▸ **Task data**:
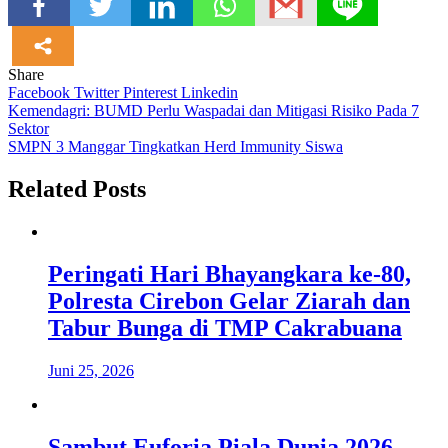
Share
Facebook
Twitter
Pinterest
Linkedin
Navigasi
Kemendagri: BUMD Perlu Waspadai dan Mitigasi Risiko Pada 7
Sektor
pos
SMPN 3 Manggar Tingkatkan Herd Immunity Siswa
Related Posts
Peringati Hari Bhayangkara ke-80,
Polresta Cirebon Gelar Ziarah dan
Tabur Bunga di TMP Cakrabuana
Juni 25, 2026
Sambut Euforia Piala Dunia 2026,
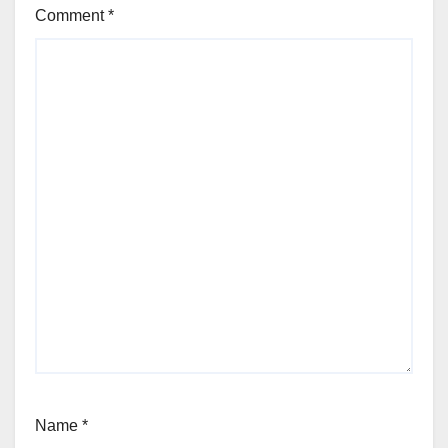
Comment
*
Name
*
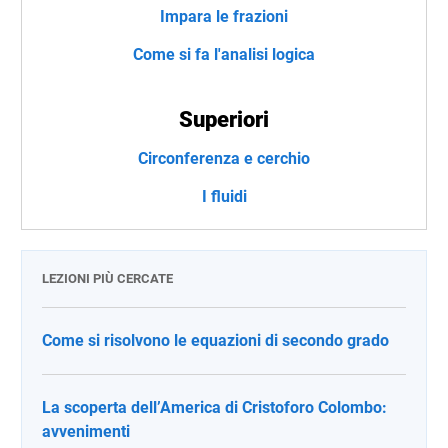
Impara le frazioni
Come si fa l'analisi logica
Superiori
Circonferenza e cerchio
I fluidi
LEZIONI PIÙ CERCATE
Come si risolvono le equazioni di secondo grado
La scoperta dell’America di Cristoforo Colombo:
avvenimenti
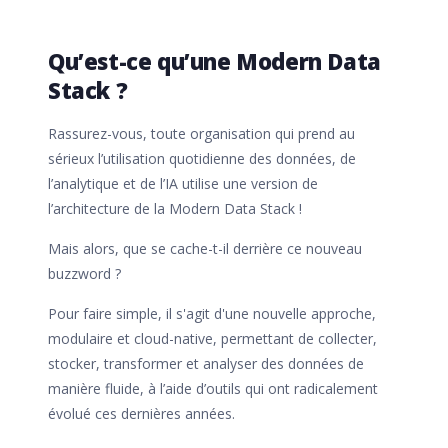
Qu’est-ce qu’une Modern Data
Stack ?
Rassurez-vous, toute organisation qui prend au
sérieux l’utilisation quotidienne des données, de
l’analytique et de l’IA utilise une version de
l’architecture de la Modern Data Stack !
Mais alors, que se cache-t-il derrière ce nouveau
buzzword ?
Pour faire simple, il s'agit d'une nouvelle approche,
modulaire et cloud-native, permettant de collecter,
stocker, transformer et analyser des données de
manière fluide, à l’aide d’outils qui ont radicalement
évolué ces dernières années.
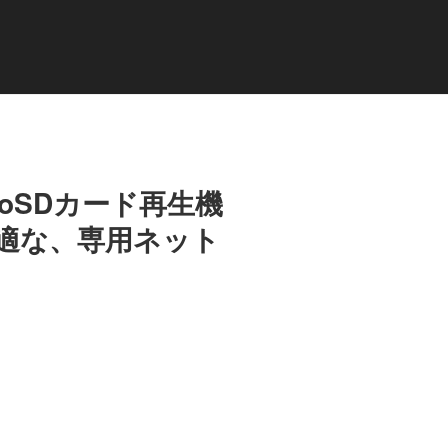
roSDカード再生機
適な、専用ネット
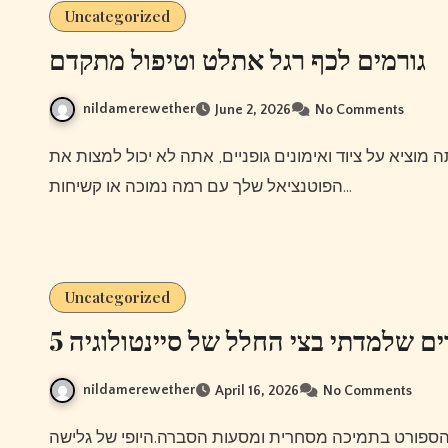
Uncategorized
גורמים לכף רגל אתלט וטיפול מתקדם
nildamerewether
June 2, 2026
No Comments
הפוטנציאל שלך עם רמה נמוכה או קשיחות…
Uncategorized
5 ם שלמדתי בצי החלל של סיינטולוגיה
nildamerewether
April 16, 2026
No Comments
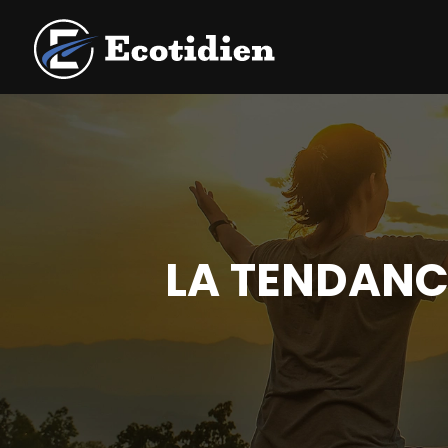
LA TENDANCE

▸ **Directive**: Revise the text of all the records above so that every "Uncategorized" becomes "Miscellaneous", keeping everything else unchanged. Leave the pictures out of your answer.

▸ **Reply to the exercise**:
Share
Facebook
Twitter
Pinterest
Linkedin
Navigasi
Kemendagri: BUMD Perlu Waspadai dan Mitigasi Risiko Pada 7
Sektor
pos
SMPN 3 Manggar Tingkatkan Herd Immunity Siswa
Related Posts
Peringati Hari Bhayangkara ke-80,
Polresta Cirebon Gelar Ziarah dan
Tabur Bunga di TMP Cakrabuana
Juni 25, 2026
Sambut Euforia Piala Dunia 2026,
Comment
*
Name
*
Impara le frazioni
Come si fa l'analisi logica
Superiori
Circonferenza e cerchio
I fluidi
LEZIONI PIÙ CERCATE
Come si risolvono le equazioni di secondo grado
La scoperta dell’America di Cristoforo Colombo:
avvenimenti
Qu’est-ce qu’une Modern Data
Stack ?
Rassurez-vous, toute organisation qui prend au
sérieux l’utilisation quotidienne des données, de
l’analytique et de l’IA utilise une version de
l’architecture de la Modern Data Stack !
Mais alors, que se cache-t-il derrière ce nouveau
buzzword ?
Pour faire simple, il s'agit d'une nouvelle approche,
modulaire et cloud-native, permettant de collecter,
stocker, transformer et analyser des données de
manière fluide, à l’aide d’outils qui ont radicalement
évolué ces dernières années.
roSDカード再生機
適な、専用ネット
Miscellaneous
גורמים לכף רגל אתלט וטיפול מתקדם
nildamerewether
June 2, 2026
No Comments
הפוטנציאל שלך עם רמה נמוכה או קשיחות…
Miscellaneous
5 ם שלמדתי בצי החלל של סיינטולוגיה
nildamerewether
April 16, 2026
No Comments
LA TENDANCE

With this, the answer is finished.